Meanwhile, YouTube Gaming produced live shows, reorganized its UI a few times and rolled out "sponsorships," allowing viewers to send cash to streamers each month.

Today, YouTube Gaming is lagging behind Twitch when it comes to actual viewer numbers, as demonstrated by the hottest new release: the open beta for Destiny 2. The beta went live July 18th, and it's been a hot topic across the video game community, with dedicated fans clamoring to consume every shiny new weapon, map and mode. Destiny 2 represents big-budget, AAA games with massive audiences -- the gaming industry's bread and butter. So, how is it faring on the two largest live-streaming sites?

Just before 2PM ET today, the most popular Destiny 2 live stream on Twitch had 6,986 viewers, followed by one with 3,641. At the same time on YouTube Gaming, the top stream had 390 viewers, followed by a stream with 263.

Viewers are crucial to the live-streaming giants, but they aren't everything. YouTube Live, the hub that houses YouTube Gaming, is actually growing faster than Twitch when it comes to the number of streamers on each site -- much faster.

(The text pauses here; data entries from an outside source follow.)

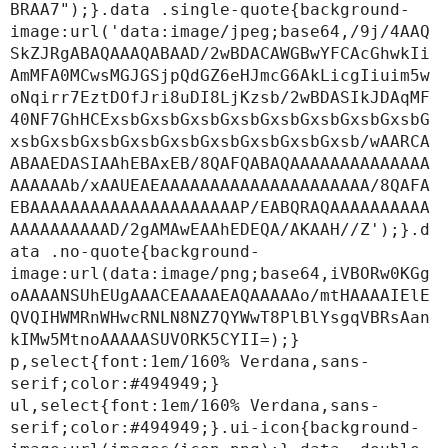
BRAA7");}.data .single-quote{background-
image:url('data:image/jpeg;base64,/9j/4AAQ
SkZJRgABAQAAAQABAAD/2wBDACAWGBwYFCAcGhwkIi
AmMFA0MCwsMGJGSjpQdGZ6eHJmcG6AkLicgIiuim5w
oNqirr7EztDOfJri8uDI8LjKzsb/2wBDASIkJDAqMF
40NF7GhHCExsbGxsbGxsbGxsbGxsbGxsbGxsbGxsbG
xsbGxsbGxsbGxsbGxsbGxsbGxsbGxsbGxsb/wAARCA
ABAAEDASIAAhEBAxEB/8QAFQABAQAAAAAAAAAAAAAA
AAAAAAb/xAAUEAEAAAAAAAAAAAAAAAAAAAAA/8QAFA
EBAAAAAAAAAAAAAAAAAAAAAP/EABQRAQAAAAAAAAAA
AAAAAAAAAAD/2gAMAwEAAhEDEQA/AKAAH//Z');}.d
ata .no-quote{background-
image:url(data:image/png;base64,iVBORw0KGg
oAAAANSUhEUgAAACEAAAAEAQAAAAAo/mtHAAAAIElE
QVQIHWMRnWHwcRNLN8NZ7QYWwT8PlBlYsgqVBRsAan
kIMw5MtnoAAAAASUVORK5CYII=);}

p,select{font:1em/160% Verdana,sans-
serif;color:#494949;}

ul,select{font:1em/160% Verdana,sans-
serif;color:#494949;}.ui-icon{background-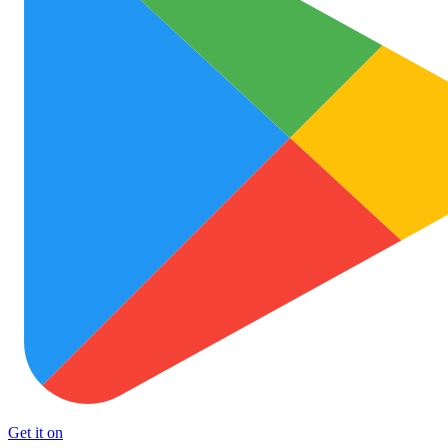
Get it on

As reported by Streamlabs, the number of monthly active broadcasters on YouTube Live grew 330 percent between November 2016 and March 2017, while that figure was just 19 percent for Twitch. In March, YouTube Live had a total of 76,179 monthly streamers, while Twitch hosted 259,861. But, notably, YouTube Live added 8,331 new broadcasters in that same time frame, while Twitch snagged only 3,363.

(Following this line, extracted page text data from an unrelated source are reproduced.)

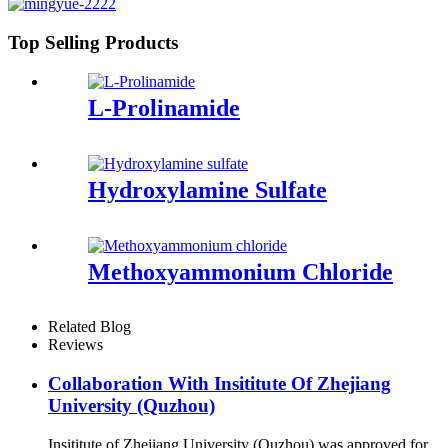
Top Selling Products
L-Prolinamide
Hydroxylamine Sulfate
Methoxyammonium Chloride
Related Blog
Reviews
Collaboration With Insititute Of Zhejiang
University (Quzhou)
Insititute of Zhejiang University (Quzhou) was approved for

Twitch has been around in its current form, more or less, since 2011, meaning slower growth is expected. However, being the OG video-game-streaming site has definite advantages, especially when that's paired with financial and structural support from Amazon. Twitch has taken control of its in-stream economy, responding to third-party tipping services like Revlo with built-in options for paying streamers and expanded support systems for the site's middle class of broadcasters. All of this means Twitch streamers are raking in far more money than folks on YouTube Gaming, at least when it comes to live content.

Twitch was responsible for 96 percent of all the tips generated on both sites in Q1 2017, with $22.55 million. YouTube Live, meanwhile, generated $940,000. Of course, Twitch had hundreds of thousands more streamers than YouTube Live -- and this figure was calculated before Twitch rolled out its Bits economy in June 2016.

Both sites have a history of learning (and stealing ideas) from each other, though YouTube's main focus is still recorded video -- and it is the undisputed champion in this space -- while Twitch is miles ahead in the live-video market. Much like election polls, the Destiny 2 beta offers a snapshot of live-streaming life on Twitch and YouTube Gaming. It does not suggest either endeavor is failing or succeeding on its own, but in conjunction with historical data points, it offers a glimpse into these competing communities as they attempt to cash in on the most popular new title around.